This is another try at crackle using Crushed Candy diagonally.


----------



## Dalylah (Mar 10, 2011)

I am not sure why but this look isn't my cup of tea. I spend so much time trying to avoid chipping and cracking that this is backwards to me haha.


----------



## Maris Crane (Apr 20, 2011)

I hate to bump this, but I'm still not sure about these even after buying the OPI one today. (The guy who does my hair, bless 'em, is a little bit forgetful and just found his stock of OPI Texas, Katy Perry &amp; Serena Williams polishes from February, and finally put them out. Lest he get the wrath of the chain...) Anywho, I finally bought a bottle of the Shatter, and I'm not really sure if I'll buy any of the CG ones, or the OPI Pirates one. I'm a little annoyed it dries matte. It's solved with a topcoat, but the matte factor makes it look a little... well, cheap. Hopefully, what looks to be silver in the Pirates collection shows up glossy.


----------



## Tiffanyxnicole (Apr 26, 2011)

> Originally Posted by *moriesnailart* /img/forum/go_quote.gif
> 
> I've seen really good pictures and then I've seen not so good pictures as well. Everyone says the purple one barely crackles due to the shimmer on it or who knows and also the way you apply it affects the finished result.
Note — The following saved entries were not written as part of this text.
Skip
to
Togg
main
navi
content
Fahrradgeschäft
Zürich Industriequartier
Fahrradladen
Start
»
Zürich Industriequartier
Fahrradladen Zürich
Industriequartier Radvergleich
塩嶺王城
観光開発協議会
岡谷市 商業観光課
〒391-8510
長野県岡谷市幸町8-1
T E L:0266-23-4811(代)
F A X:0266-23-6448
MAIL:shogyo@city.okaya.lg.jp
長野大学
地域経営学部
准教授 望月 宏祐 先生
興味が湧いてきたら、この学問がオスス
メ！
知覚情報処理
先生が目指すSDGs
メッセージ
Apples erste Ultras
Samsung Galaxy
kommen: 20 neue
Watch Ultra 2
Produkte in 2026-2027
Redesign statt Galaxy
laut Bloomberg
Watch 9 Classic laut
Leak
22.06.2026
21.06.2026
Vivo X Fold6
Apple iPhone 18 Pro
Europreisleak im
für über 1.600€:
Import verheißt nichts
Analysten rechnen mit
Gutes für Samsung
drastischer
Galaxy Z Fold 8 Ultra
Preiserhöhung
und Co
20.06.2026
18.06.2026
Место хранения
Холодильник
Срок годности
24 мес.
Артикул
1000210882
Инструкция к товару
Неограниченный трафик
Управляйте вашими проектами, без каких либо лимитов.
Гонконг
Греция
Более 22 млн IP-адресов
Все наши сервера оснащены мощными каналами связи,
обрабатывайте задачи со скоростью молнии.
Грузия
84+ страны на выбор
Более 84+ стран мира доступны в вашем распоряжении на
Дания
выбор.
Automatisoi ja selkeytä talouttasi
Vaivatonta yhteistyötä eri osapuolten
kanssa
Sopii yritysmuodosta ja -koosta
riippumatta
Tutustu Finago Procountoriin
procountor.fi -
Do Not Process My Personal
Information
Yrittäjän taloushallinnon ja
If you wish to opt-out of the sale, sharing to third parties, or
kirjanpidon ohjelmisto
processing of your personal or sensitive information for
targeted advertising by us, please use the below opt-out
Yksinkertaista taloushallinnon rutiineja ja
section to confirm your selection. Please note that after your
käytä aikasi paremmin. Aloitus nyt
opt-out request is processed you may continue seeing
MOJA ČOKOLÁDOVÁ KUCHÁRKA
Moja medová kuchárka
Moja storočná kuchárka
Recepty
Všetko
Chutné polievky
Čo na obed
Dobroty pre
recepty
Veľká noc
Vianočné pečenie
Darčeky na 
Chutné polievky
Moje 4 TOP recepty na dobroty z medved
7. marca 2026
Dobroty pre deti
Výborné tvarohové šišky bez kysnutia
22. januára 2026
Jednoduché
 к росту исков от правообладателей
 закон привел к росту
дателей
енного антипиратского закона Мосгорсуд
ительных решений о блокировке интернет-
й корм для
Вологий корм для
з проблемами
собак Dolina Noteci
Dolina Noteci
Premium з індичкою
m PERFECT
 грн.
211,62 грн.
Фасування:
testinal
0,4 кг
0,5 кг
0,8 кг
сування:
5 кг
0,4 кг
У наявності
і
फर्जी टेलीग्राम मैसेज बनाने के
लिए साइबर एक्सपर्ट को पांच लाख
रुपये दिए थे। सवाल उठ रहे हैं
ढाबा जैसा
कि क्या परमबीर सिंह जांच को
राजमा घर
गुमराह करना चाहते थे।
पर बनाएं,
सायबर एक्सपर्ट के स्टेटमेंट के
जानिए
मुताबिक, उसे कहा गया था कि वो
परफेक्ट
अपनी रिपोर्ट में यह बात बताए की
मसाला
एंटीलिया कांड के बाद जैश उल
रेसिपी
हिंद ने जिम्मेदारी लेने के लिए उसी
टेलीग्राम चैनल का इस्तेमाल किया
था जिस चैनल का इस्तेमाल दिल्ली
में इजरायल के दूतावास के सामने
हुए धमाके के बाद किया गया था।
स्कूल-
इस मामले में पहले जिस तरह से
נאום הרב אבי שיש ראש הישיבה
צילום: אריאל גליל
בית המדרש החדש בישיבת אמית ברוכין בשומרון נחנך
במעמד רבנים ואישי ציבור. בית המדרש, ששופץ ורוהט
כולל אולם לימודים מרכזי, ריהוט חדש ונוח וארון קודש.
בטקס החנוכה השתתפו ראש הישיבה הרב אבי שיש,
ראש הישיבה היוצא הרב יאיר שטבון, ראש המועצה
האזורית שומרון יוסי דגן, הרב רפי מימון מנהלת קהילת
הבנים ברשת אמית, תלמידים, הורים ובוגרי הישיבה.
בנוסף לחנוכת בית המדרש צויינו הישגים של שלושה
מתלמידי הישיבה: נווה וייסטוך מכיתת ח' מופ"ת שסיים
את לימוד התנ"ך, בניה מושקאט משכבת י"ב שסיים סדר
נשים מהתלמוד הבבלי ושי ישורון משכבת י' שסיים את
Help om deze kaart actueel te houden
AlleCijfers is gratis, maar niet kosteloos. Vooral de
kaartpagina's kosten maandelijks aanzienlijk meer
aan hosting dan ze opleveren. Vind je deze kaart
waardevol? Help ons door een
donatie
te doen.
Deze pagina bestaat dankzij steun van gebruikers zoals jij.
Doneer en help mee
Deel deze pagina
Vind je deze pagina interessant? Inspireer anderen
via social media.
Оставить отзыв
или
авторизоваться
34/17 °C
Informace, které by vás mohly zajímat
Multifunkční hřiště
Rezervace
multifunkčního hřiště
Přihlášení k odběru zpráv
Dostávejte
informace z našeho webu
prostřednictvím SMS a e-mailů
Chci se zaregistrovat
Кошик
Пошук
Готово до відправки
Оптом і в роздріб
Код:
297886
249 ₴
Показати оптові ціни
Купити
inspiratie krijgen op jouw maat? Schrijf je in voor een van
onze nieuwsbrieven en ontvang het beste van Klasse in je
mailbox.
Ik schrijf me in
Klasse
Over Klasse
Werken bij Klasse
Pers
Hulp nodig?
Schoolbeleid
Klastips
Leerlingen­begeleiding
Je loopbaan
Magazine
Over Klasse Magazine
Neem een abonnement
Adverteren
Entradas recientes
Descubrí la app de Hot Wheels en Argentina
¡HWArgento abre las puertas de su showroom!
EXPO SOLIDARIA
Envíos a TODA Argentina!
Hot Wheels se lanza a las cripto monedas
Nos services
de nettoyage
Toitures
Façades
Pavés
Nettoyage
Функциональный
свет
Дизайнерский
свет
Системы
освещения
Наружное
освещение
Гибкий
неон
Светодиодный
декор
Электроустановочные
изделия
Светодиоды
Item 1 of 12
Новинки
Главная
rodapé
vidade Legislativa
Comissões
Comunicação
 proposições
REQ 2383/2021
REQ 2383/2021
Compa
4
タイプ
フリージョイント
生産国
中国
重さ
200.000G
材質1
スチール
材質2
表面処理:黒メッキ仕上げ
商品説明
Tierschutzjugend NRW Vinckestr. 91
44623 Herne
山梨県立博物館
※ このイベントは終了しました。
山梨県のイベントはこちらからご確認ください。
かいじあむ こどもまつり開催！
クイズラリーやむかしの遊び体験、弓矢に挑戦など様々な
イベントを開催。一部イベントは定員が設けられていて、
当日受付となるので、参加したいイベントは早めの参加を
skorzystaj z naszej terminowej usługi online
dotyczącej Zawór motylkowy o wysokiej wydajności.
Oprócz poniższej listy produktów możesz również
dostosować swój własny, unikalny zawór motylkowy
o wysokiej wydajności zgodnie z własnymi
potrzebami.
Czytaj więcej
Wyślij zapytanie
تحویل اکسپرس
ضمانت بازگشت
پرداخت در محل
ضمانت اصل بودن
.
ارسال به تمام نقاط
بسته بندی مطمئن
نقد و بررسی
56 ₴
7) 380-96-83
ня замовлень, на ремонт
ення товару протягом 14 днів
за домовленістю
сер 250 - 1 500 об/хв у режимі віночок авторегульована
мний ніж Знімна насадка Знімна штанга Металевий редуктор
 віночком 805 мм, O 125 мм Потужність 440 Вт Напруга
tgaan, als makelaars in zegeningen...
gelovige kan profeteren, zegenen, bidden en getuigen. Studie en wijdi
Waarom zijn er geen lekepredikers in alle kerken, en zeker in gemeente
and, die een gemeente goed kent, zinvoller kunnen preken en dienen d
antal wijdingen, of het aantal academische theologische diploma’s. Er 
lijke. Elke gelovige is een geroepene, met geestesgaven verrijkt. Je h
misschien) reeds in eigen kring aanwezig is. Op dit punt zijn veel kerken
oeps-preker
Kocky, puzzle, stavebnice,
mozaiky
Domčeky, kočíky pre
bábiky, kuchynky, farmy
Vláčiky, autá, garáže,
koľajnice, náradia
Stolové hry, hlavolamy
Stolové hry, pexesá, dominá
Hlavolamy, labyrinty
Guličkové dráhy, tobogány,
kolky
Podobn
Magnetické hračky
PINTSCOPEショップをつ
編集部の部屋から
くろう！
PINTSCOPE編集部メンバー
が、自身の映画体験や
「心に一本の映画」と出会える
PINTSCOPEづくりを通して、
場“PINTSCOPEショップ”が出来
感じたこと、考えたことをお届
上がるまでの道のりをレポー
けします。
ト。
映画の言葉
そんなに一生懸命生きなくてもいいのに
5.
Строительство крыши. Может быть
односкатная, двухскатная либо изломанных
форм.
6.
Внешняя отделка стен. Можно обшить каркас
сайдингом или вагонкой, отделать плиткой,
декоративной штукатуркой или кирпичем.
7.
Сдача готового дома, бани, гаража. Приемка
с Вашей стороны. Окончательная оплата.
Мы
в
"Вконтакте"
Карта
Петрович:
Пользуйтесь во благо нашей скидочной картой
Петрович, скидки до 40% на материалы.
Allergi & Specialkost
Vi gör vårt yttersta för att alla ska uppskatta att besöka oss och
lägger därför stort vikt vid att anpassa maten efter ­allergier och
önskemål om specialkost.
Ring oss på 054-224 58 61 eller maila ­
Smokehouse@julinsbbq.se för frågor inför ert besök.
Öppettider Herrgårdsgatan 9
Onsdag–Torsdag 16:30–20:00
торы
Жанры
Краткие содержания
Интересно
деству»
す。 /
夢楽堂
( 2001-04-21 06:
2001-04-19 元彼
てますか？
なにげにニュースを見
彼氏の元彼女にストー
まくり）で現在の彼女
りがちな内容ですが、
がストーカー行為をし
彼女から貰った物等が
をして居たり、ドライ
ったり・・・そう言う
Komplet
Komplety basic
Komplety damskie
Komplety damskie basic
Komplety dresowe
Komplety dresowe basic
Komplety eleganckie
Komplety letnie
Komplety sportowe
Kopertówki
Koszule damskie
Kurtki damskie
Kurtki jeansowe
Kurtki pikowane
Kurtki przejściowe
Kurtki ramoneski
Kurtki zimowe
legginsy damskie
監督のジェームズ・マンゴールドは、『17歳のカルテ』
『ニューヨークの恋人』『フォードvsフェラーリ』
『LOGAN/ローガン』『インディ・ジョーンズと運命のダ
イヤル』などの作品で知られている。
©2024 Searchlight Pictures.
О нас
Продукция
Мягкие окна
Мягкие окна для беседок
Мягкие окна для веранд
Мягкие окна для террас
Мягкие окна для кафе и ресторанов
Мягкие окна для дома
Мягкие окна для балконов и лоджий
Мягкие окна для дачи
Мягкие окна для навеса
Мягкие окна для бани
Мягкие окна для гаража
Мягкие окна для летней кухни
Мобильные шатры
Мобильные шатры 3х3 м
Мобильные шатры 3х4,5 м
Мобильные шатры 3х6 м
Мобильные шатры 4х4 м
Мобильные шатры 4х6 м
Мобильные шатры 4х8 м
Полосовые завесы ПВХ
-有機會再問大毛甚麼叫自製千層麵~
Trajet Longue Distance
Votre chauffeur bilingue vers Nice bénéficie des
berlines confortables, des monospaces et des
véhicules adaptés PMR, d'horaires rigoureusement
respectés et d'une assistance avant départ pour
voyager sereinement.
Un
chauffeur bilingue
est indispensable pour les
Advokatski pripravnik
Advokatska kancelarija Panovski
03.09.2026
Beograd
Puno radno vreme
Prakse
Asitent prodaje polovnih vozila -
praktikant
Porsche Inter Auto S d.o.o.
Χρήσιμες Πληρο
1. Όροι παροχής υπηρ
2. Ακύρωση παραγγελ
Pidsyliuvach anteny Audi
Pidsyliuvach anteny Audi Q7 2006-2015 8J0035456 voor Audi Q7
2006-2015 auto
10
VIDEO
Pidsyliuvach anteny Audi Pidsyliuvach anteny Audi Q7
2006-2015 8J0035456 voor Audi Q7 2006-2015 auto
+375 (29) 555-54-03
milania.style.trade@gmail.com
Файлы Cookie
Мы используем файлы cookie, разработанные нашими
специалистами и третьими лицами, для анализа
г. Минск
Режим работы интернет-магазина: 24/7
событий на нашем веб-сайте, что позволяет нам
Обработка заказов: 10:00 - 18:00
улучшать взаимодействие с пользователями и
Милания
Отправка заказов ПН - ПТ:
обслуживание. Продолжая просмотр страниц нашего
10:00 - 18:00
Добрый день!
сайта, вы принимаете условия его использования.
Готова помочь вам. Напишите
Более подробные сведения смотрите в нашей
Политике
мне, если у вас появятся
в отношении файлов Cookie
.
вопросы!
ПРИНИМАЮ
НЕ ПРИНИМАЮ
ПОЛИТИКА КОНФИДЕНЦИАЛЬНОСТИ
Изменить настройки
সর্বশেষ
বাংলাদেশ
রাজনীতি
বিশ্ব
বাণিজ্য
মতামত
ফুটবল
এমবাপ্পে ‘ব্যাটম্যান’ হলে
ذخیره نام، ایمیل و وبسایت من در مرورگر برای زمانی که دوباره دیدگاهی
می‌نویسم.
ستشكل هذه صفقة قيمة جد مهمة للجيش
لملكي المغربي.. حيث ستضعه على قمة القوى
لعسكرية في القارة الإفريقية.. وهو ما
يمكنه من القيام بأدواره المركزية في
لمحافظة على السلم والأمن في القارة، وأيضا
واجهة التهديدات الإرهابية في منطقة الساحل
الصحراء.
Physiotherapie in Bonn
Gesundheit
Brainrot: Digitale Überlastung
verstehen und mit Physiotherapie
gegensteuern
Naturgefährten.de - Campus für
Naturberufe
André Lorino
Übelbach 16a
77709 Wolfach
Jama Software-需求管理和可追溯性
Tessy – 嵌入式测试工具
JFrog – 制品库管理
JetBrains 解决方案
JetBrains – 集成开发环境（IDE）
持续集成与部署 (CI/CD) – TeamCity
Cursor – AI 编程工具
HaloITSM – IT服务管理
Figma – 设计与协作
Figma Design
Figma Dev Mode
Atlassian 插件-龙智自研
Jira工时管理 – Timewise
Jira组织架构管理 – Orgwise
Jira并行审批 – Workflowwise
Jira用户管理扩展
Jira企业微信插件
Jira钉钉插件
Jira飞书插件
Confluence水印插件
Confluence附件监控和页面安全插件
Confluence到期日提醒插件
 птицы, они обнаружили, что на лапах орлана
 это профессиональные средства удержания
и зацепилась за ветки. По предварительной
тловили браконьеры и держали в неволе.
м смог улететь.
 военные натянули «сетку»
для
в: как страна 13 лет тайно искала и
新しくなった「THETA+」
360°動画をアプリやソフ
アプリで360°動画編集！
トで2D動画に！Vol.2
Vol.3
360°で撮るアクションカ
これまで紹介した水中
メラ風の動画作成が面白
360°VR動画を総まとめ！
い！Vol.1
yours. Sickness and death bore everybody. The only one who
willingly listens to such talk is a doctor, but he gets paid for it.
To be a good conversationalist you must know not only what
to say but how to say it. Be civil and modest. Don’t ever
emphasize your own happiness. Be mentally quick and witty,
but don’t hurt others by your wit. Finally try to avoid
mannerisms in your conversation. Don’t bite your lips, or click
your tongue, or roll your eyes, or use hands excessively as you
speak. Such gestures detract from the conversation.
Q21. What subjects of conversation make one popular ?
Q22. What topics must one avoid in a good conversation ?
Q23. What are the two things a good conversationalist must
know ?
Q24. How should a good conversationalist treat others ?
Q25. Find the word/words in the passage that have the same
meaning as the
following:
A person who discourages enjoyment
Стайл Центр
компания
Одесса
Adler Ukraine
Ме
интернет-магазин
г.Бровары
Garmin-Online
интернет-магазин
I am not really a fan of the effect but I still ordered the China Glaze collection to play around with it. I'll be getting it this weekend so I'll post some pics when I try it.



I have the grey and purple one, and the grey is good but the purple will not crack no matter what i do


----------



## llehsal (Apr 27, 2011)

I have all the China Glaze crackles and to be quite honest, I only love the black.  The grey one cracks well, but I don't like the colour itself.  I tried the purple, pink and blue and they didn't work as well as the black.  I have not tried the white yet.


----------